MATERIAL TO PROCESS:
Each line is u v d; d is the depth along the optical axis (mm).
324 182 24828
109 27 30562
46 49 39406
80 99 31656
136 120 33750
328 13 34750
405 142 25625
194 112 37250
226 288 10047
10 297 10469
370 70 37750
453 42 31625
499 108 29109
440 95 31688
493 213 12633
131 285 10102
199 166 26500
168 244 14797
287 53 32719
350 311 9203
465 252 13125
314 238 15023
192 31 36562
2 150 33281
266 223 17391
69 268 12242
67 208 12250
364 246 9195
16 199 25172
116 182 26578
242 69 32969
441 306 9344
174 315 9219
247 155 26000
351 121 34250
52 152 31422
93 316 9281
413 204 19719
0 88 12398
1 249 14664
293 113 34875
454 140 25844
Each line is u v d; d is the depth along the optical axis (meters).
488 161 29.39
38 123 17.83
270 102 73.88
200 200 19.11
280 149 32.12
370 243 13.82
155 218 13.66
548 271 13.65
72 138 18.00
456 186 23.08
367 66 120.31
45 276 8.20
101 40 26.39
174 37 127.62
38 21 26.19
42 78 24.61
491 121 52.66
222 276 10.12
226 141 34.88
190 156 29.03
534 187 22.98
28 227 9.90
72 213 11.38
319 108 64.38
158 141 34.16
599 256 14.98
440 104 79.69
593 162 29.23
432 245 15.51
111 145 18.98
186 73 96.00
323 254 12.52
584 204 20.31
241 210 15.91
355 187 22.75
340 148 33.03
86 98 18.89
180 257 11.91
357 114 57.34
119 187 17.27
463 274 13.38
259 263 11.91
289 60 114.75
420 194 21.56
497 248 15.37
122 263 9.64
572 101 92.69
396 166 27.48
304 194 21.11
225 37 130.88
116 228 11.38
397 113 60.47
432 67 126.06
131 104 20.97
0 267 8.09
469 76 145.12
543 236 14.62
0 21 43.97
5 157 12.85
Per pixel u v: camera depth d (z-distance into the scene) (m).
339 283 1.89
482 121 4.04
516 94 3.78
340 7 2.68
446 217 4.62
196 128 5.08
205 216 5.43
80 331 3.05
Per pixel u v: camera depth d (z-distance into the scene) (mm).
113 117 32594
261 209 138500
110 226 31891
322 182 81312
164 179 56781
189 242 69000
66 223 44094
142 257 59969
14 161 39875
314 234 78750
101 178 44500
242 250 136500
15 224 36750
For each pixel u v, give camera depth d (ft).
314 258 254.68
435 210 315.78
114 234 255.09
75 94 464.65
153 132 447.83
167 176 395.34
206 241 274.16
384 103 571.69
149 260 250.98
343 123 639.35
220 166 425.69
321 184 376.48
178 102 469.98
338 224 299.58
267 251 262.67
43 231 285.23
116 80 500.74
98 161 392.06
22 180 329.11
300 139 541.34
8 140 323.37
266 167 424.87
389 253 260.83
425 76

WHAT TO WORK ON: Restate the final lines of the listing above word for word, beginning at the line that contains "164 179 56781".

EXPECTED OUTPUT:
164 179 56781
189 242 69000
66 223 44094
142 257 59969
14 161 39875
314 234 78750
101 178 44500
242 250 136500
15 224 36750
For each pixel u v, give camera depth d (ft).
314 258 254.68
435 210 315.78
114 234 255.09
75 94 464.65
153 132 447.83
167 176 395.34
206 241 274.16
384 103 571.69
149 260 250.98
343 123 639.35
220 166 425.69
321 184 376.48
178 102 469.98
338 224 299.58
267 251 262.67
43 231 285.23
116 80 500.74
98 161 392.06
22 180 329.11
300 139 541.34
8 140 323.37
266 167 424.87
389 253 260.83
425 76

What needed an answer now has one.